A first and rather simple solution was to give to a VM direct access to a device, bypassing the hypervisor. This is called direct device assignment, and it gives a VM full and exclusive access to a device:
This is great from the performance and equivalence point of view, but it creates 2 obvious issues. First, regarding security: because the hypervisor is not involved anymore, the VM can freely control the device and in particular it can configure it to DMA everywhere in physical memory. That’s a clear breach of the safety criteria. Second, in terms of scalability, each device can only be used by a single VM, so it’s not very practical.
The IOMMU
The aforementioned security problem with direct devices assignment is due to the fact that DMA bypasses the MMU and operates directly on physical memory. The VM controlling the device can then read or write anywhere in physical memory, including in the areas allocated to other VMs or to the hypervisor. The VM can also force the device to trigger arbitrary interrupt vectors and can possibly inject interrupt into the host or other VMs.
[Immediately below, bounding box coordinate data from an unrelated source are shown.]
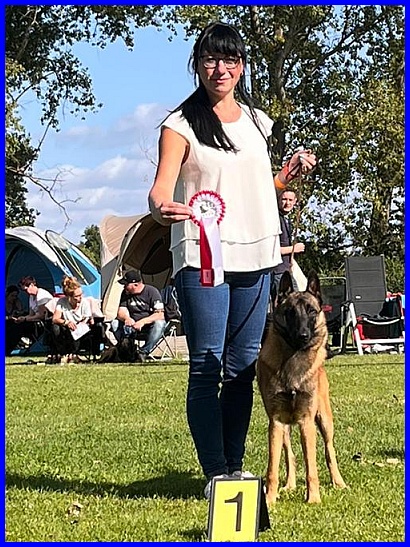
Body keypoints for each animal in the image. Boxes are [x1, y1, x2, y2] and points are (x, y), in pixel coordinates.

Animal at [257, 270, 347, 504]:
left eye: (312, 311)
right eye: (290, 313)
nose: (303, 336)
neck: (292, 360)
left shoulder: (307, 421)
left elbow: (312, 466)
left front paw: (313, 498)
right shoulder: (276, 422)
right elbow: (273, 467)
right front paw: (269, 499)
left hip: (324, 421)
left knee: (329, 451)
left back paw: (339, 482)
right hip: (285, 429)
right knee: (290, 455)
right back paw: (289, 485)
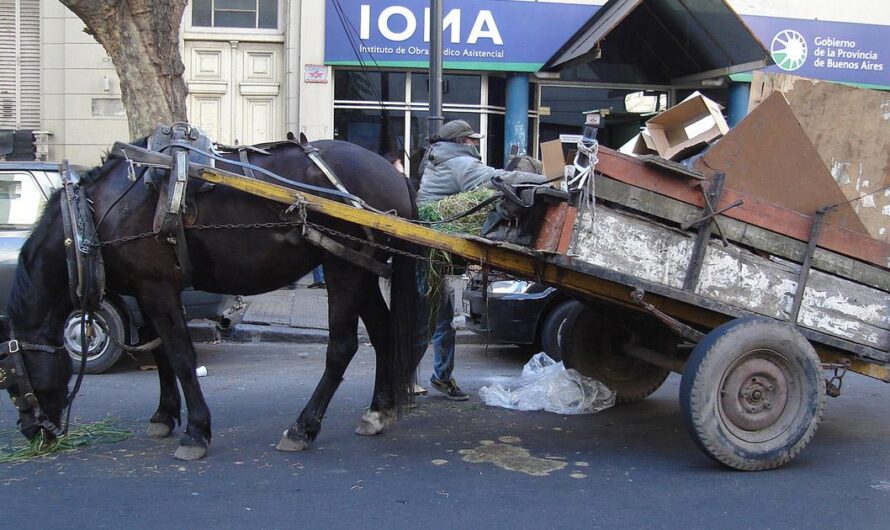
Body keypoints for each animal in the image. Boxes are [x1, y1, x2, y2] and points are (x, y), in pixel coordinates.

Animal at [0, 136, 428, 458]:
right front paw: (164, 415)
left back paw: (303, 427)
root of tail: (390, 171)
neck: (93, 216)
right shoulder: (145, 290)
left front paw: (196, 430)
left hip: (343, 267)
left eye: (10, 380)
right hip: (361, 267)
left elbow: (180, 355)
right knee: (382, 332)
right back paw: (378, 410)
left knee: (342, 346)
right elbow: (159, 353)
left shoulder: (156, 286)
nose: (32, 431)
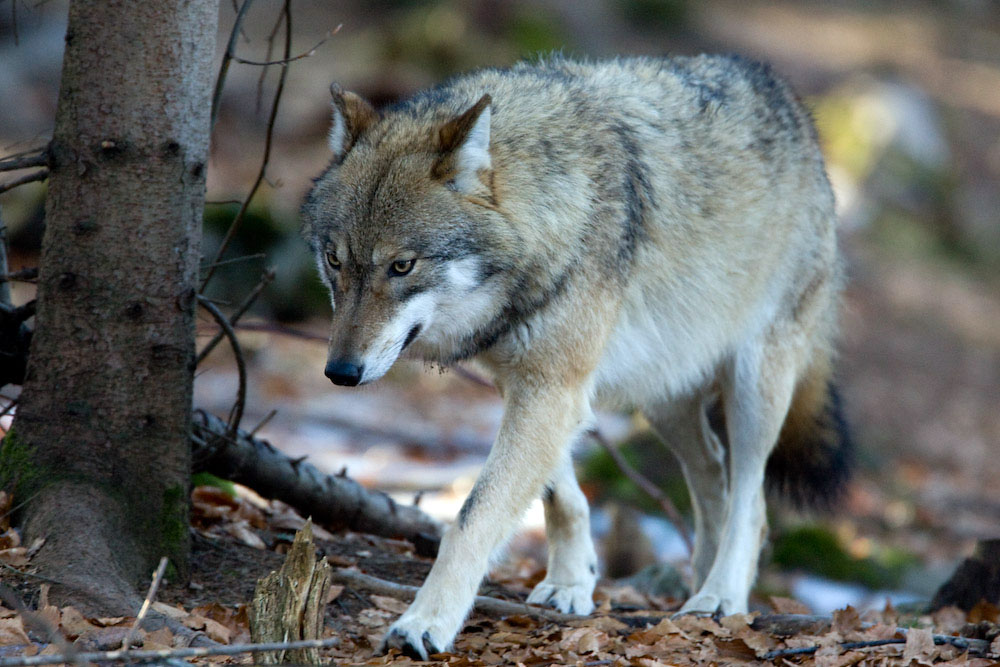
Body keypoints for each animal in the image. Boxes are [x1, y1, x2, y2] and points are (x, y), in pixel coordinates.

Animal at [300, 54, 848, 660]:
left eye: (402, 266)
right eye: (335, 260)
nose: (340, 373)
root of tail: (788, 98)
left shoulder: (552, 388)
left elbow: (472, 517)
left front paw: (425, 622)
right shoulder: (531, 384)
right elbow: (560, 495)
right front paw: (571, 582)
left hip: (755, 388)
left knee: (751, 500)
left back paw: (721, 597)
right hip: (665, 396)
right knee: (713, 475)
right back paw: (699, 583)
The solution to these problems is the IOMMU. It’s a piece of hardware on the CPU that contains mainly 2 technologies: First, the ability to enforce the permissions set by page tables and extended page tables to DMA requests. This way we can make sure that a VM with direct device assignment can only access the memory it is allocated. Second, the interrupt remapping engine routes all interrupts from a given device to the VM which has direct access to this device. This prevents interrupt injection attacks.
SR-IOV
A second technology is SR-IOV which stands for single root I/O virtualisation. It tackles the scalability issue. A device supporting SR-IOV can present several instances of itself, and each instance can be directly assigned to a VM. Doing so the hardware virtualises and multiplexes itself. A device has one physical function which is controlled by the hypervisor, and that allows it to create several virtual functions, each representing a virtualised instance of the device directly assigned to a VM. An example of an SR-IOV enabled network card is illustrated here, with a physical function controlled by the hypervisor, and 2 virtual functions, each assigned directly to a different virtual machine:
Today’s modern SR-IOV devices can create thousands of virtual functions.